Custodian banks that are not clearing members can still take part in the CCP system to facilitate margining and securities settlement, ensuring foreign investors’ assets remain safeguarded.
The deadline for implementing the CCP mechanism is December 31, 2027. However, according to the rollout schedule published by the SSC on July 18, 2025, the CCP mechanism for the cash market is expected to be launched earlier, starting in Q1/2027.
Strengthening efforts to attract foreign investors
Decree 245 also adds provisions on documentation for identifying foreign professional investors, aligning with foreign-issued documents and making it easier for foreign investors to participate in private placements and securities issuances.
The period for securities to start trading after a stock exchange approves their listing has been cut to 30 days from 90.
These changes are expected to cut the time to list and trade securities by three to six months compared with current practice, better protecting investors’ interests by allowing earlier market access and increasing the appeal of initial public offerings (IPOs) to both domestic and foreign investors.
Protecting foreign shareholders’ trading rights
Decree 245 removes a provision of Decree 155 that allowed a public company’s shareholders’ meeting or charter to set a maximum foreign ownership ratio below legal or international limits.
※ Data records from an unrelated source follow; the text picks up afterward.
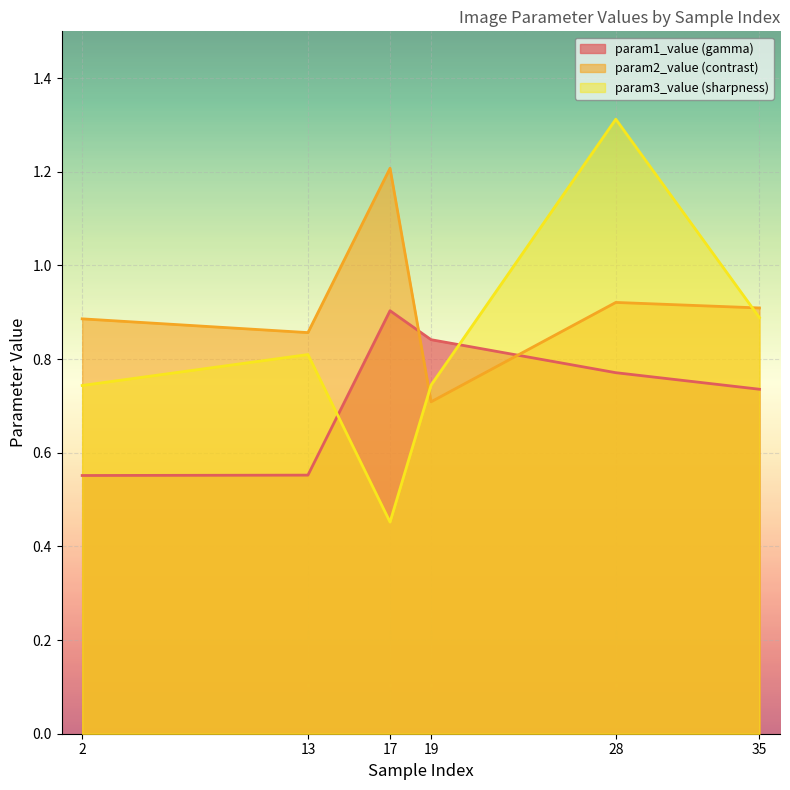

What is the value of the param3_value (sharpness) point at the 2nd from the left?

0.8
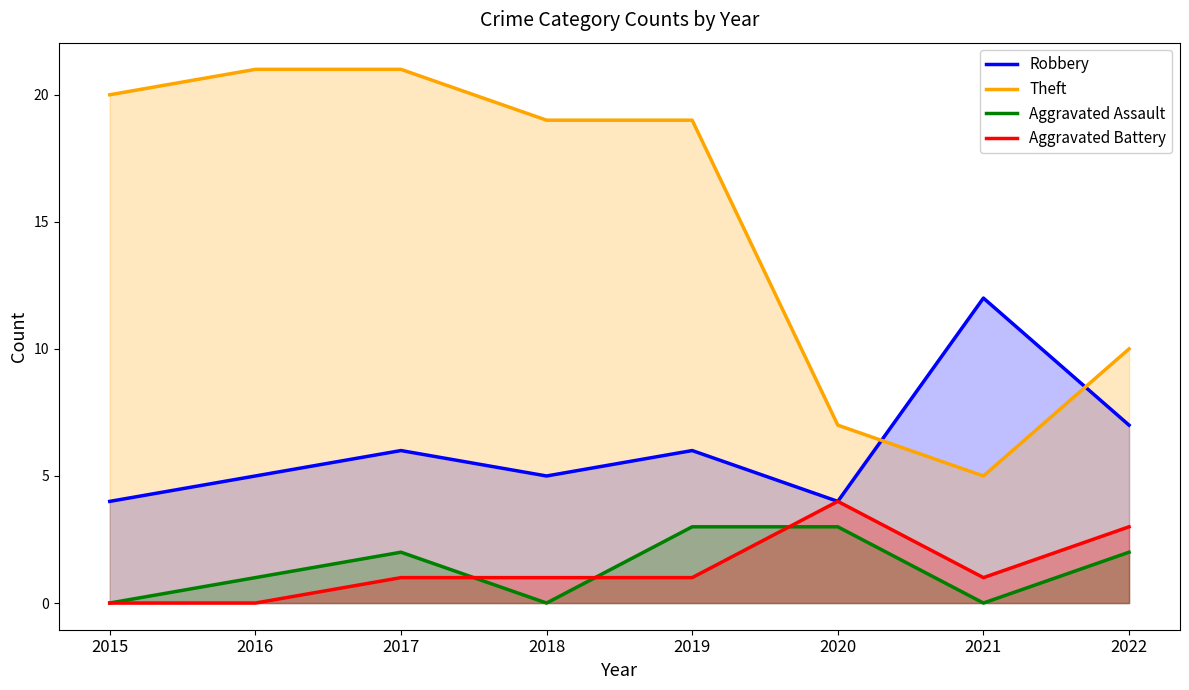

True or false: Theft and Aggravated Battery intersect in this chart.

False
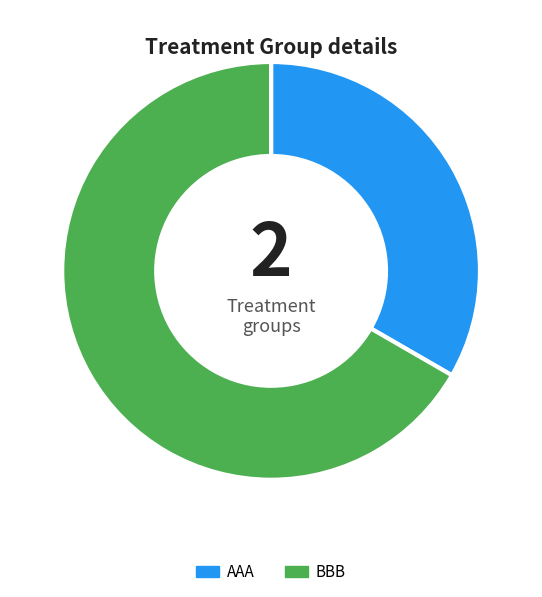

Which slice is the smallest?

AAA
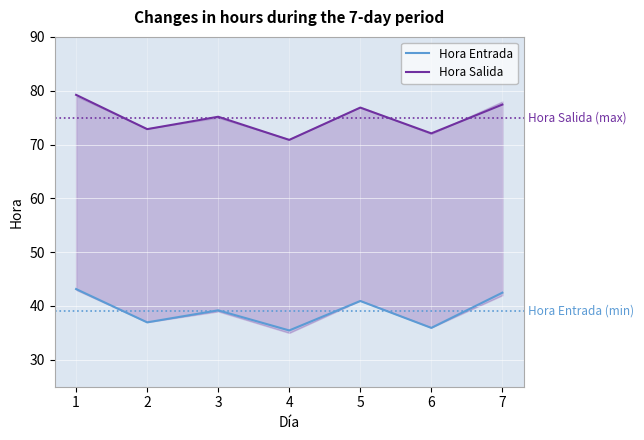

True or false: Hora Entrada and Hora Salida cross at least once.

False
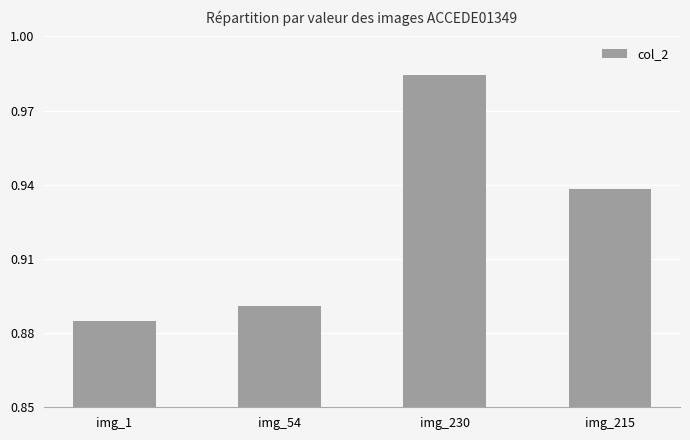

The chart shows a value of 0.4 at img_54. True or false?

False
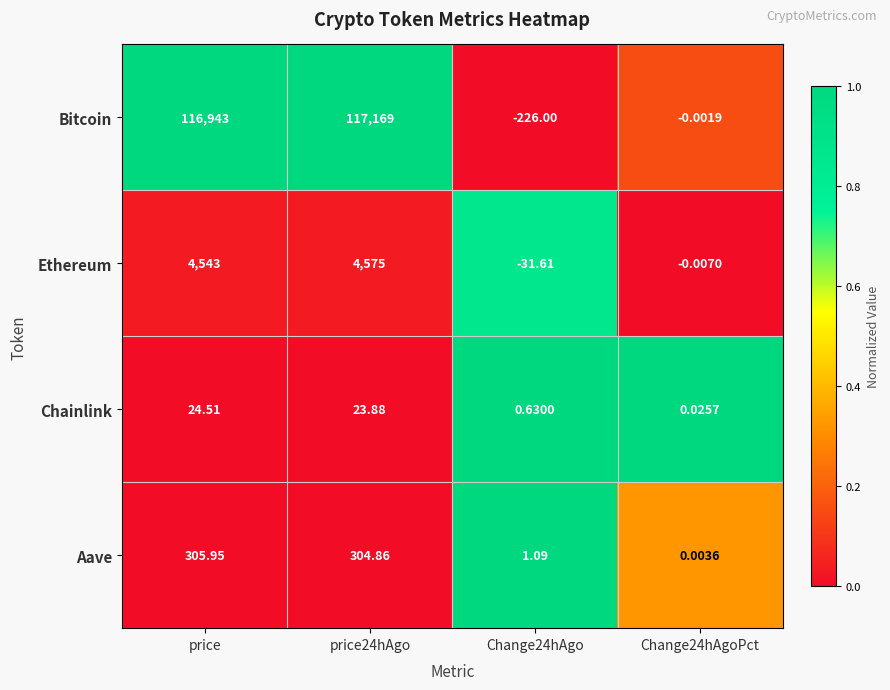

At which label does Aave first exceed 304?

price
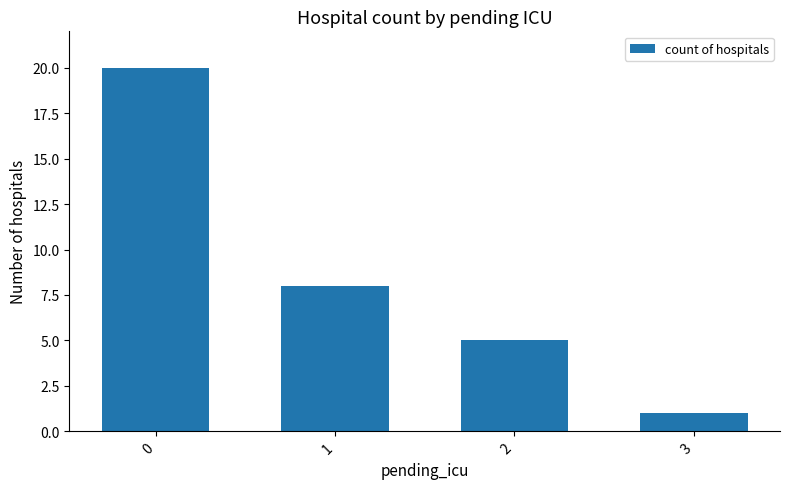

What is the sum of all values?

34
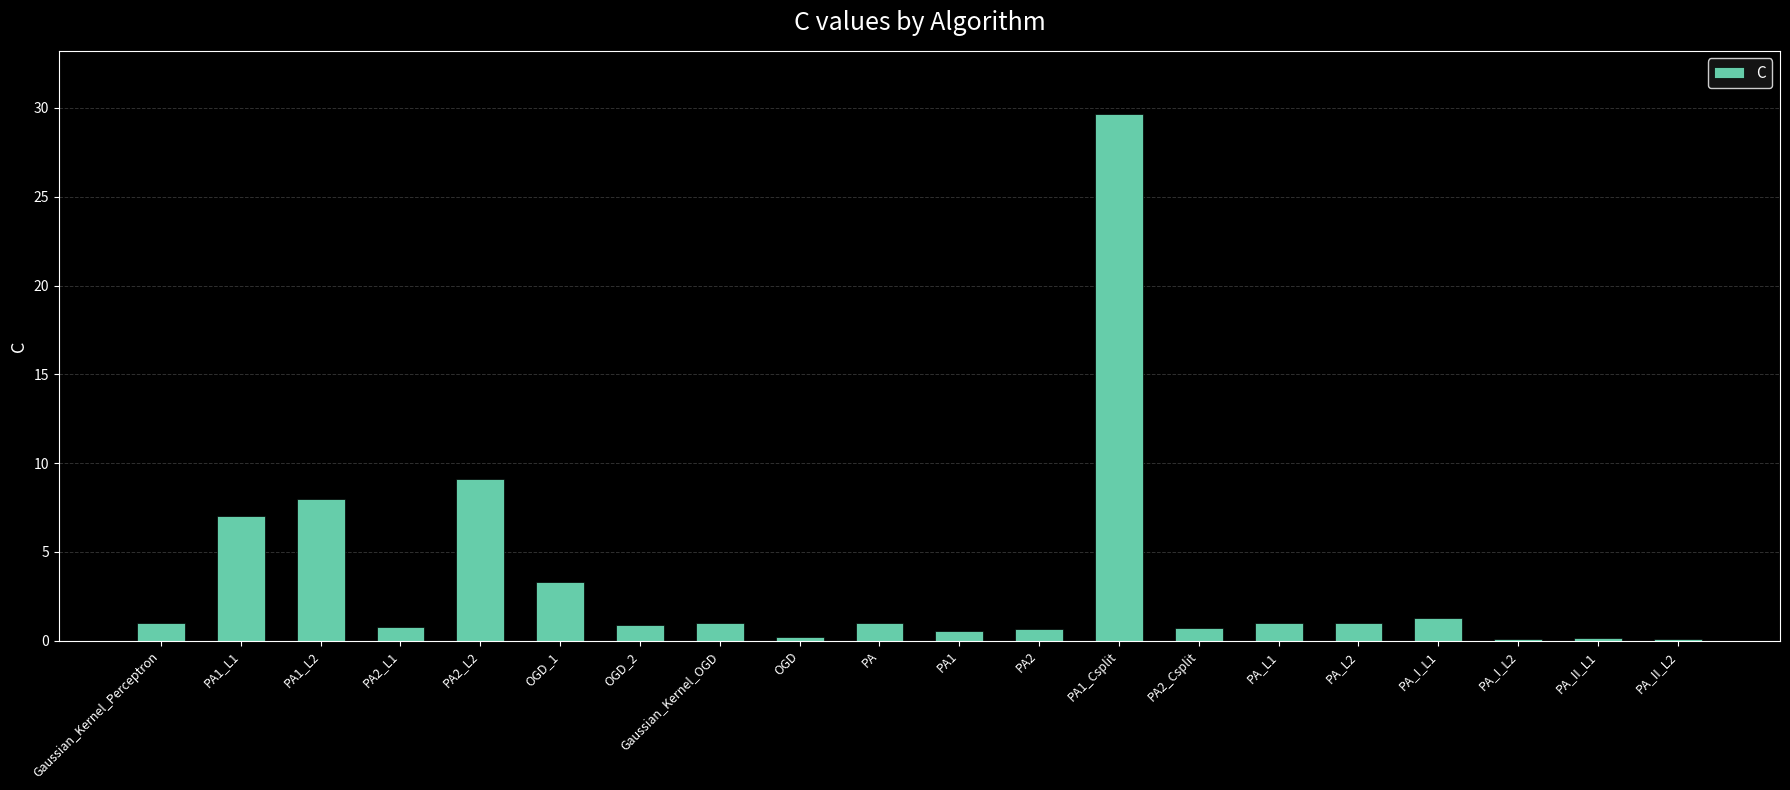

What is the sum of all values?

67.5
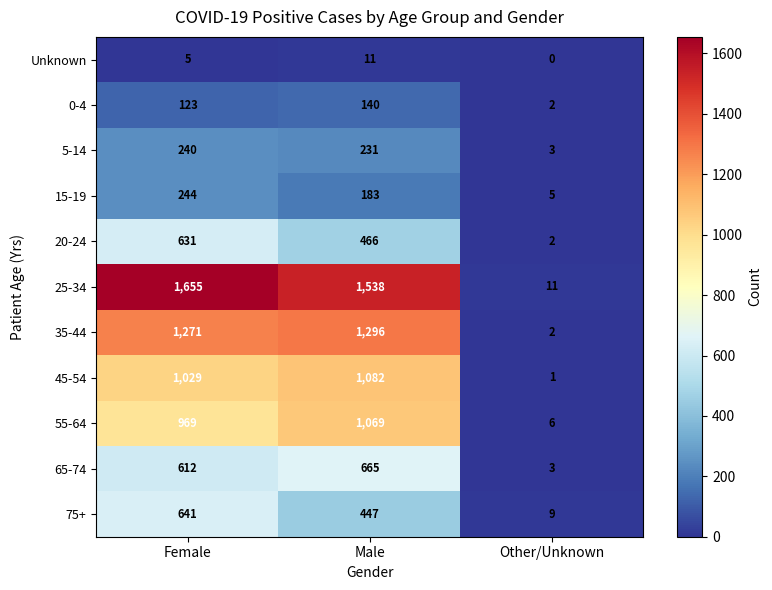

The value of 20-24 at Male is 466. True or false?

True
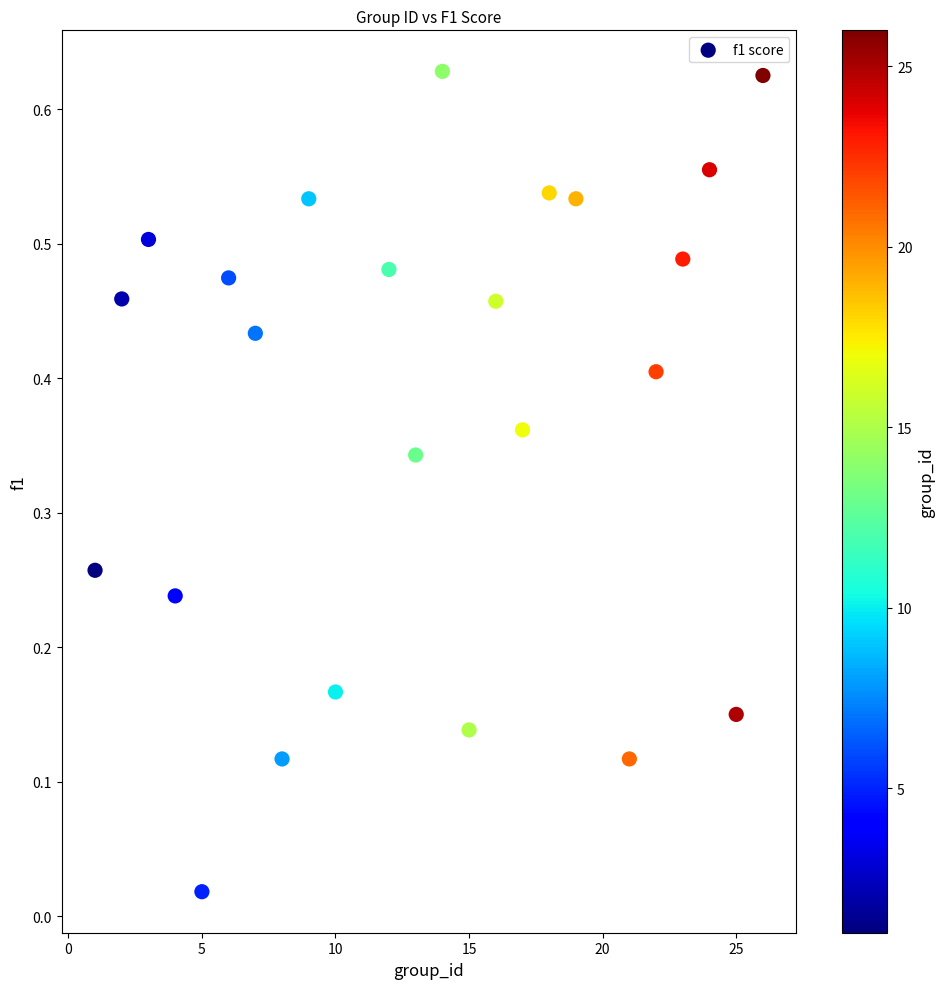

What is the range of X values (max minus min)?

25.0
Public companies that had previously declared such a cap may either maintain it or gradually raise it toward the legal maximum.
Public companies must notify their maximum foreign ownership ratio within 12 months of Decree 245 taking effect. Currently, many have yet to complete the process, so the market does not fully reflect foreign ownership limits.
The amendments aim to better protect foreign shareholders’ rights to buy and sell shares in both the primary and secondary markets, comply with the maximum market access allowed under investment law, and reduce risks for foreign investors in company-specific situations.
Simplifying procedures for issuing trading codes to foreign investors
Under Decree 245, VSDC can now issue ESTC (electronic securities trading code) confirmations to custodian members, who notify foreign investors within one business day of receiving the declaration, without submitting paper documents for an official trading code as previously required.
Under the new rules, foreign investors can trade immediately after receiving the ESTC, in line with international practice.
Allowing foreign fund management firms to receive two trading codes
The amended decree permits these fund managers investing in Vietnam’s stock market to obtain one trading code for the company’s own transactions and another for managing client trades, similar to foreign securities firms investing in Vietnam.
This setup optimizes internal management and monitoring by separating different types of activities (proprietary trading and client trade management) and lays the groundwork for implementing an omnibus trading account (OTA) model in line with international practice.
Enhancing information transparency
Decree 245 introduces several provisions aligned with international practice, such as requiring publicly offered corporate bonds to have a credit rating, while allowing companies to use ratings from reputable international agencies like Moody’s, Standard & Poor’s, and Fitch Ratings.
It also expands the entities eligible to underwrite publicly offered corporate bonds, including not only credit institutions and foreign bank branches, but also foreign financial institutions and international financial organizations.
The decree adds provisions on the responsibility of public companies to pay dividends, revises certain corporate governance rules to limit conflicts of interest, and sets requirements for reporting and disclosure on the use of funds raised from offerings or issuances when the capital is not used for the intended project.
It also amends rules regarding investors’ rights when securities accounts are frozen or trading is prohibited.
These measures aim to enhance transparency in securities and stock market activities and better protect investors’ legal rights and interests.